Kelimeler… İnsanın kafasında dolanan kelimeler…bazen çok
güzel anlama bürünen, bazen bir naneye yaramayan, çoğu zaman senaryolar kurmaya
yardımcı olan kelimeler…
Bu aralar biri meşgul etti kafamı. Bir naneye yaramayan
gruba mı giriyor desem, yoksa senaryo mu kurduruyor bana bilemedim ama biri
sağlam meşgul etti kafamı… ‘VEFASIZ’
CAN’larımdan biri karıncaya kadar aralamış güzel yüreğinin perdelerini, öbürü yıldızları
mesken edinmiş meydan okurcasına, tüm samimiyetiyle..
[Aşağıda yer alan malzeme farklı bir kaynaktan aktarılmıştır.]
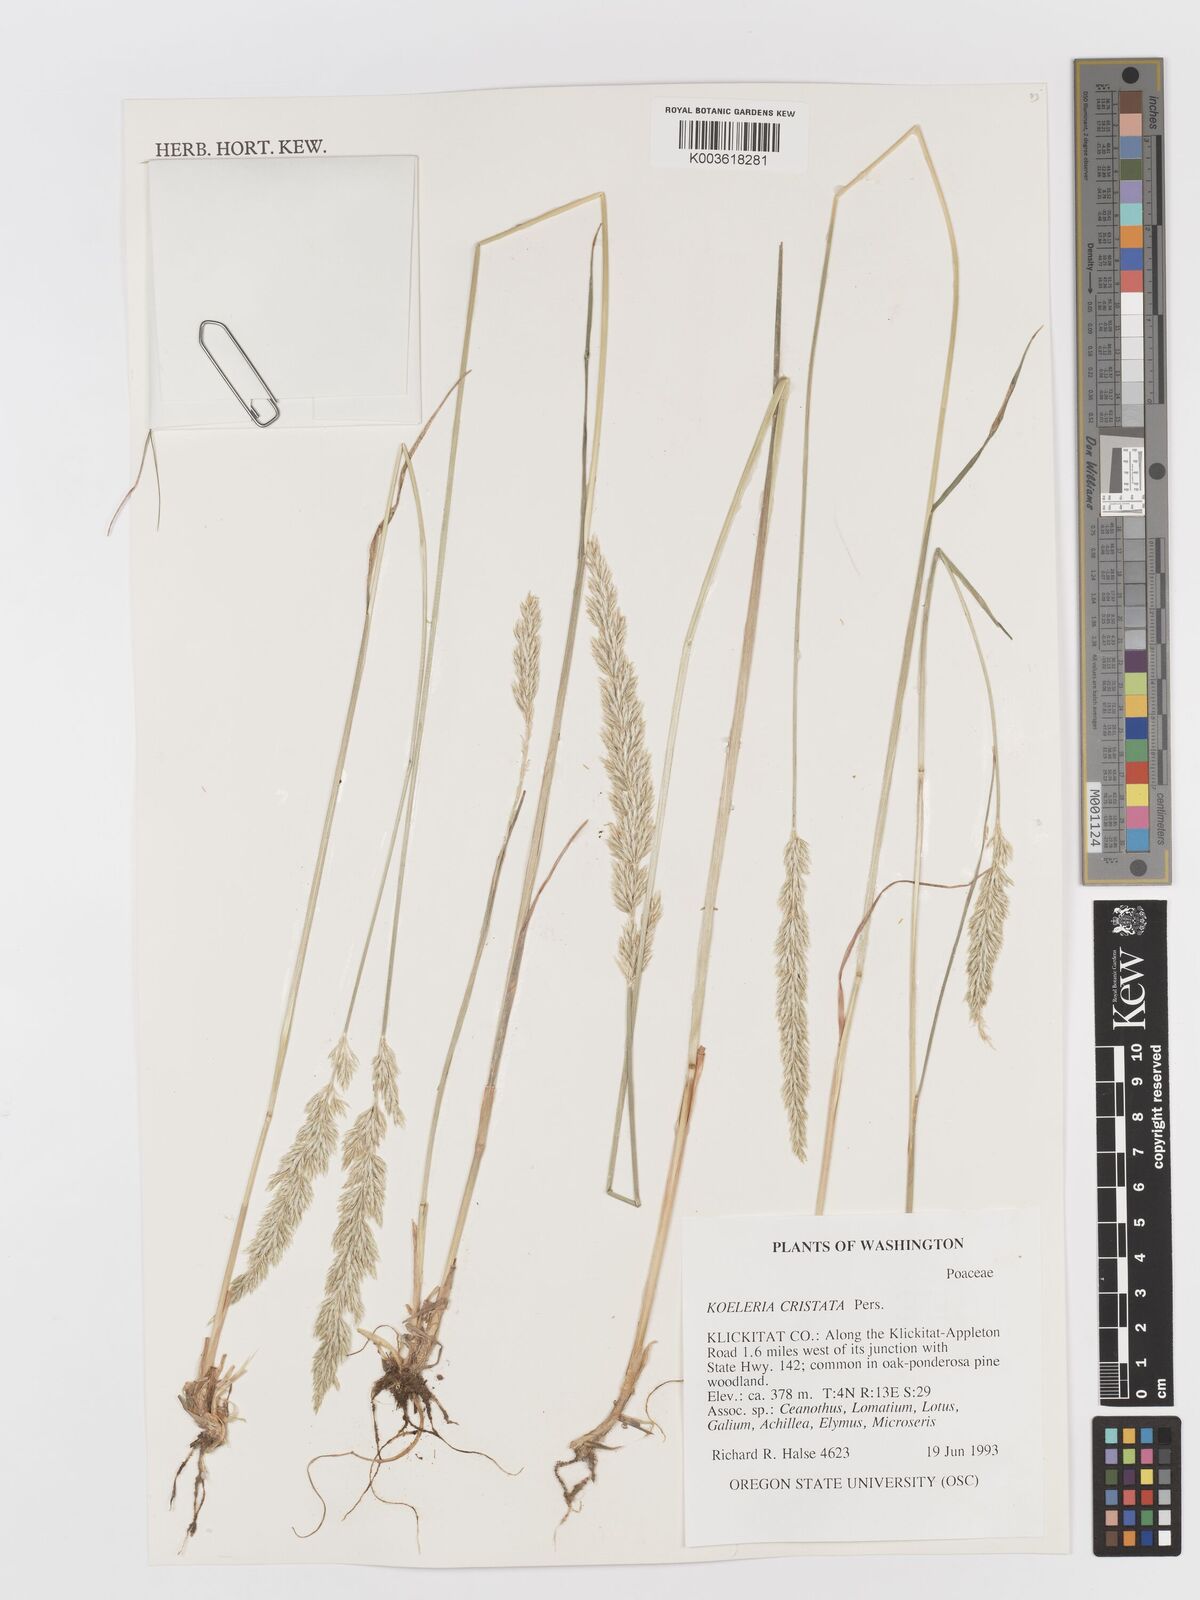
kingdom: Plantae
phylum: Tracheophyta
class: Liliopsida
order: Poales
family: Poaceae
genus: Koeleria
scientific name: Koeleria macrantha
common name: Crested hair-grass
Koşamamak canını acıtmış bi tanesinin, aklı hiç uğranmayan
parka takılmış, Mecnun’un çölüne, Ferhat’ın dağına üzüldüğü gibi bu defa da boş
sallanan ahşaplar için girmiş yasa..
Yine ışınlanmayı istemiş can yarılarımdan biri, onu da kendi
için değil ha.. Bizler yanına gidebilelim diye..
Bana düşen mi ne? Bana düşennn.. Aslında bi naneye yaramıyo
gibi gözüken ama benim içimde koca bir dev olan o kelime.. ‘VEFASIZ’
Can yarılarım tüm bunları dökerken mısralara, Özlerken ‘biz’i,
üzülürken bida yaşanamayacak anılara
Benim kulaklarım kuru kalabalığın gürültüsünde, gözlerim bir
başka heveslerin peşinde, aklım kavak yellerinde kalıvermiş.
Kolonimi bırakmışım bi kenara, kendi telaşıma düşmüşüm,
başka meltemlere kapılmışım da onun sarhoşluğuyla görmezden gelmişim canları…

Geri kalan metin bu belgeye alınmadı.